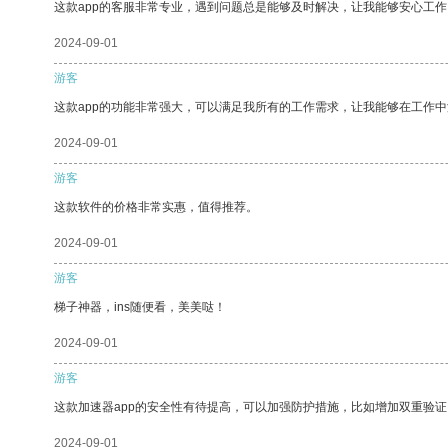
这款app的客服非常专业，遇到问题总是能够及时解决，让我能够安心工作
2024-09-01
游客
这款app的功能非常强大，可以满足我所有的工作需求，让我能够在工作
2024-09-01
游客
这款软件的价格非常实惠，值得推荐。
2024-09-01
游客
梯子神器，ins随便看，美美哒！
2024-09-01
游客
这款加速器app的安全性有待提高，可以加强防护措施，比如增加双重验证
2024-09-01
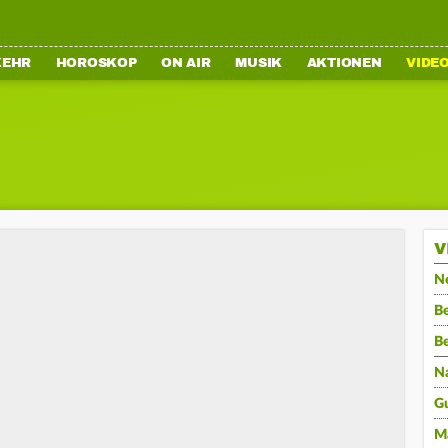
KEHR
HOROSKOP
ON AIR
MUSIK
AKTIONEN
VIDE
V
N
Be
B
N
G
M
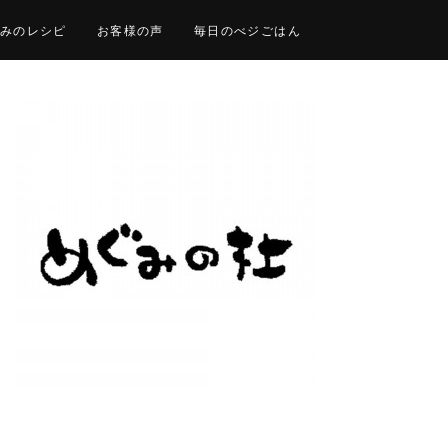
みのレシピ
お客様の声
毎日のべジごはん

==

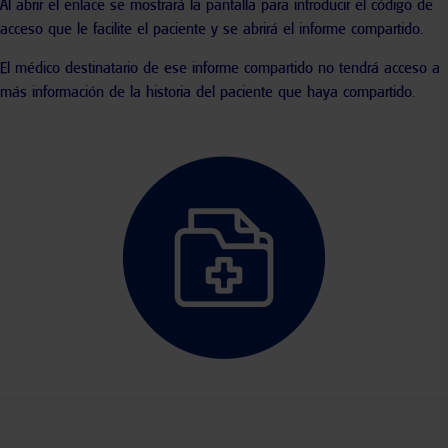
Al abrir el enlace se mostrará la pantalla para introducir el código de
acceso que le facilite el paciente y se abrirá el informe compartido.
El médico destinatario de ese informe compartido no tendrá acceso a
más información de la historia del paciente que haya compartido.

WHAT IS EXPECTED – Gather every line of the listing above that contains the word "compartido". Count only matches with the same uppercase and lowercase letters.

RESPONSE BELOW –
acceso que le facilite el paciente y se abrirá el informe compartido.
El médico destinatario de ese informe compartido no tendrá acceso a
más información de la historia del paciente que haya compartido.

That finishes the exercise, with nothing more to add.